Among the items purchased during the shopping spree, Williams said, were one or two dresses and a white leather coat at Oscar de la Renta; a pair of shoes, a purse and a raincoat at Louis Vuitton and at least one dress at Bergdorf Goodman.

That night, Williams said he sat with the governor at the head table of a political event.

Despite the plane flight, high priced gifts and several meals with the McDonnells, Williams said he still had more selling to do on Anatabloc. That's why, he said, he accepted Maureen's invitation for he and his wife to attend dinner with the first couple at the governor's mansion sometime after the trip to New York City.

At dinner that night, Williams said he and his wife spent the entire time pitching Anatabloc. Williams said his wife took it upon herself to share how the supplement help cure a thyroid problem she had.

It was at that dinner where Williams also met the McDonnells' daughter, Cailin, who ultimately received a $15,000 check from Williams to help pay for her wedding reception.

In testimony on Tuesday, Cailing McDonnell Young said Williams wrote the check as a gift after meeting her at the governor's mansion that night.

But Williams told a different story when he took the stand on Wednesday afternoon.

According to Williams, Maureen McDonnell asked Williams to write the check along with a separate loan at a meeting in her office on May 2, 2011.

Testimony wrapped up for the day shortly after Williams described the conversation he had with Maureen that day in her office.

Williams said he scheduled the meeting under the premise of discussing Anatabloc. He said the two did that but then the first lady changed the conversation.

According to Williams, Maureen told him that she and her husband were broke and considering filing for bankruptcy.

Williams said Maureen detailed how the couple's credit cards were maxed out and that they had received a high interest loan from a doctor in Virginia Beach to help pay for a real estate investment that wasn't working out.

Williams said she asked him for a $50,000 loan and another $15,000 to help pay the balance of her daughter's wedding. The businessman told jurors that the first lady offered him help in exchange.

'I could be helpful to you with this project,' Williams recalled Maureen saying. 'The governor says it's OK for me to help you, but I need you to help me,' Williams recounted.
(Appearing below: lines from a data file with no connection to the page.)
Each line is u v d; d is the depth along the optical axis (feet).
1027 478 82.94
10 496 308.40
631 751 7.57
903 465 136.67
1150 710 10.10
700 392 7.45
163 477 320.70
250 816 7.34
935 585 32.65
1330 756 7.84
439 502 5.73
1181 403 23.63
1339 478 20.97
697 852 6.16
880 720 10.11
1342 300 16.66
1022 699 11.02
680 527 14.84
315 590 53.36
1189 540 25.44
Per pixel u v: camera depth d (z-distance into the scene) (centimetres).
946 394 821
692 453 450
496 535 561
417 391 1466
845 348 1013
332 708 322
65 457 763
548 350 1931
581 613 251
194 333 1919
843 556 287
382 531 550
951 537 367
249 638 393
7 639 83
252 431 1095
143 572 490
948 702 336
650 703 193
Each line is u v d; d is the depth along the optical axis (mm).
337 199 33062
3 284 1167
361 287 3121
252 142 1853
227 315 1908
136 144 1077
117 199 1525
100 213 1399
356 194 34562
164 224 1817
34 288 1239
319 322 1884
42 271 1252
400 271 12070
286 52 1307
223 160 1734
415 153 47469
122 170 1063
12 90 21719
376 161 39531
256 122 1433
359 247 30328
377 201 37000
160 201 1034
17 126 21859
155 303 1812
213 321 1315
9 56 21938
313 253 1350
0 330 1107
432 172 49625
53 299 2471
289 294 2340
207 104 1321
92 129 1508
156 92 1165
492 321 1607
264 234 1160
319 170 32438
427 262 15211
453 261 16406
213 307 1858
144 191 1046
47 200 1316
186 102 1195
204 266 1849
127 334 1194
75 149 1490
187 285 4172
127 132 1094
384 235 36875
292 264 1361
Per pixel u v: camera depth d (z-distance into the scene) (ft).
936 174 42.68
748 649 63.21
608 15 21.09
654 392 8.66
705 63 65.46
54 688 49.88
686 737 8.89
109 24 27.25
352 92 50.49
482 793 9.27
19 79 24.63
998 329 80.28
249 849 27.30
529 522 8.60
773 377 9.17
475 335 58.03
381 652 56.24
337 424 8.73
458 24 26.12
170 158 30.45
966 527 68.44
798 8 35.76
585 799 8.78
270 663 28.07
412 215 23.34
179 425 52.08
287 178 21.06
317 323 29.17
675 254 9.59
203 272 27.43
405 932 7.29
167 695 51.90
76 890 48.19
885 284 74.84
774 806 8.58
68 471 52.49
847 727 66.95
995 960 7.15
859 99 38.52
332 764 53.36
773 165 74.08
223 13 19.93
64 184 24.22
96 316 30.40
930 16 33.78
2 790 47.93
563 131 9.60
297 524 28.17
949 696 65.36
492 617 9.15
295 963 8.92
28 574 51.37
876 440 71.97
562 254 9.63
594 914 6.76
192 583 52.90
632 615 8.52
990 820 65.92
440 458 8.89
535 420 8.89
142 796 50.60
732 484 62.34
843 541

After detailing the couple's financial troubles and asking for the money, Williams said he agreed to help them but wanted to ask Bob McDonnell's permission first.

'He's the breadwinner in the house and I'm not writing his wife a check without him knowing about it,' Williams explained to the jury.

Williams said he wrote the checks because he needed the governor's help.

'I needed credibility that comes with that office in Virginia,' Williams explained before reiterating that his relationship with the McDonnells was that of a business relationship.

Williams testimony for the day wrapped up just after 5:30 when the judge recessed court.

Afterwards, Williams declined to say anything to the mob of reporters waiting for him outside of the courthouse. His attorneys shoved off reporters and microphones and said their client would not talk because he was testifying in a trial. They did not say whether or not he would talk when his testimony concludes.

Bob McDonnell said little when leaving the courthouse on Wednesday, saying only that they had a long way to go before the trial was finished.